The U.S. government charged six Chinese nationals with economic espionage, saying they stole secrets from two companies that develop technology often used in military systems, the Department of Justice said on Tuesday.
It was the third time in as many years that U.S. authorities have made accusations of economic espionage conducted on behalf of China, a sign that the United States is increasingly focused on what it has termed a top national security concern.
One of the suspects, Professor Hao Zhang, 36, was arrested on Saturday in Los Angeles after he arrived on a flight from China, the Justice Department said in a statement. The other five suspects are believed to be in China.
Zhang and two other professors from Tianjin University were charged with stealing source code and other proprietary information from chipmakers Avago Technologies Ltd and Skyworks Solutions Inc, where two of them worked.
Avago has headquarters in San Jose, California, and Singapore, and Skyworks is based in Woburn, Massachusetts.
Zhang, a former Skyworks employee, and others established a company, ROFS Microsystems, at Tianjin with secrets stolen from the U.S. firms, prosecutors said.
Tianjin, one of China’s oldest universities, is located nearly 100 miles southeast of Beijing.
Prosecutors identified the other five as Wei Pang, 35, a former Avago employee and a professor; Jinping Chen, 41, a professor and a member of the board of directors for ROFS Microsystems; Chong Zhou, 26, a Tianjin University graduate student and design engineer at ROFS Microsystems; Huisui Zhang, 34, who studied with Pang and Zhang; and Zhao Gang, 39, who is the general manager of ROFS Microsystems.
According to the indictment, Pang and Zhang met while studying electrical engineering at University of Southern California and took jobs as engineers at Avago and Skyworks, respectively.
Both companies specialize in Film Bulk Acoustic Resonator (FBAR) technology, which is primarily used in mobile devices like cellphones, tablets and GPS devices, but also has military applications.
Between 2006 and 2007, Pang and Zhang hatched a plan to start manufacturing the technology in China and met with Tianjin University officials, prosecutors said. In 2009, both left the U.S. companies to become professors at Tianjin.

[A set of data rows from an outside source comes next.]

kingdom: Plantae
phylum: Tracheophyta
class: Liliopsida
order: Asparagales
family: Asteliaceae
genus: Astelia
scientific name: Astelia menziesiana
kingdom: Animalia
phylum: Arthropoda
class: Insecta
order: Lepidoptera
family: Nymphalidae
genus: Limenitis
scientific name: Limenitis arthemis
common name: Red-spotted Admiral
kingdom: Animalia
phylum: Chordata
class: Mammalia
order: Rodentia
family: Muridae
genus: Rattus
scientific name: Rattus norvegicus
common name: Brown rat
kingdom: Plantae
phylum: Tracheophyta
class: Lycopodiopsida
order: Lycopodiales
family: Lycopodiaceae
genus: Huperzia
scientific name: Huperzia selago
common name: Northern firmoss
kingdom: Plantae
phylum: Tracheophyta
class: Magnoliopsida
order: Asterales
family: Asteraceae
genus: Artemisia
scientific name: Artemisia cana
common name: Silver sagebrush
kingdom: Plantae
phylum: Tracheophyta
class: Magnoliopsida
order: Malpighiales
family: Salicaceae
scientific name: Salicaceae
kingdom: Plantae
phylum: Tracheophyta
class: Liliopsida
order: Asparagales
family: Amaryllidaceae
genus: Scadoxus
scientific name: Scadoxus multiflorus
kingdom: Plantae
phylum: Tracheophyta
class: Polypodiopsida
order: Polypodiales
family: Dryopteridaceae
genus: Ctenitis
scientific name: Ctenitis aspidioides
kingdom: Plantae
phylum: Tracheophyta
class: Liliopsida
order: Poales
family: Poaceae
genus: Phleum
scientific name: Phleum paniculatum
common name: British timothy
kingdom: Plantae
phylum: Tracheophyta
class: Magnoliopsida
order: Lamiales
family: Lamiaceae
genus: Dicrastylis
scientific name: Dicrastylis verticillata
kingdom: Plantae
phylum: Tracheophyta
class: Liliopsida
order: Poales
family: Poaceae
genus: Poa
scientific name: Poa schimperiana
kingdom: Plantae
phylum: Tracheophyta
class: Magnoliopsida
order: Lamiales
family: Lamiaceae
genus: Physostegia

If convicted, the defendants could be sentenced to up to 50 years in prison.
U.S. State Department spokesman Jeff Rathke told reporters at a daily briefing that the United States is committed to protecting U.S. companies’ trade secrets, calling it “an important issue for the U.S.”
In March 2014, a California businessman was convicted of stealing DuPont trade secrets to help a state-owned Chinese company develop a white pigment used in a wide range of products and last May five Chinese military officers were accused of hacking into American nuclear, metal and solar companies.
The indictment against the six, which had previously been sealed, was released at a time of intense diplomatic activity between the two major economic powers.